Unseen trauma threatens the lives of the smallest among them, too. Children have tried ending their lives at the encampment, Rangel-Samponaro said.

“How can you fix something that serious if you don’t have anything? You can’t,” she said. “All you can do is sit there and watch your child suffer.”

A TYPICAL DAY IN THE CAMP

A symphony of clashing cellphone notifications, ringers, alarms can be heard as the sun rises one Saturday morning over the Plaza las Americas, a park sitting a block away from the foot of the international bridge connecting Reynosa to Hidalgo.

By 7:30 a.m., a loud sermon from an eager preacher pierces through the thin plastic tarps and tents waking up the snoring men, coughing children, and tired women scattered throughout the 53,000 square-foot plaza.

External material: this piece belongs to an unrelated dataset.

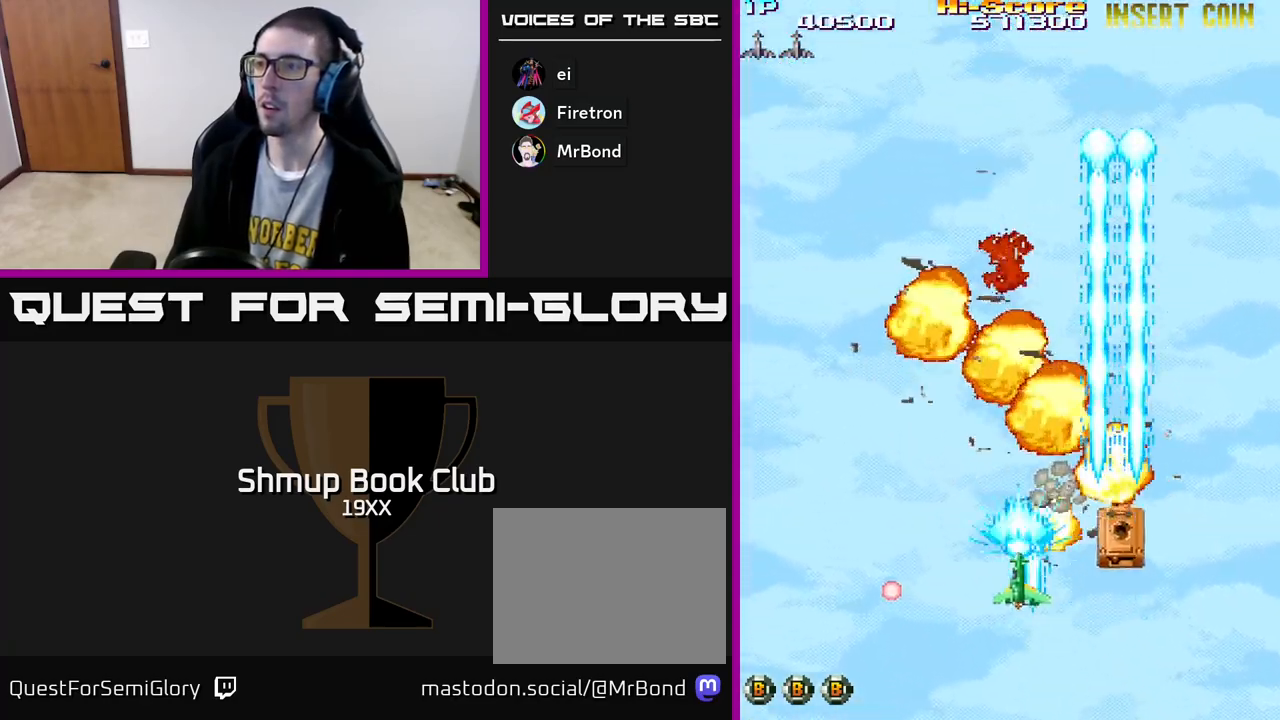
{"buttons": ["A", "R2"], "left_stick": "center", "right_stick": "center", "events": [[183, "DPAD_LEFT", "up"], [233, "DPAD_RIGHT", "down"], [383, "DPAD_RIGHT", "up"], [483, "DPAD_UP", "up"]]}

Dreary faces hang from the families waking up to another hot day. The morning routine for many is similar to those of any resident, brushing their teeth, going to the restroom, and taking a shower. Except, utilities are spread apart, public and sometimes at a cost.

Long lines form around the nearly dozen portable restrooms set up in a corner of the plaza. Others head to the water tanks set up on wooden platforms with spouts poking out. Some children, still new to the pressure, open it too much and water springs out in large arcs. Parents nearby adjust it to a more moderate release of the water they use to splash on their faces, drink, and brush their teeth.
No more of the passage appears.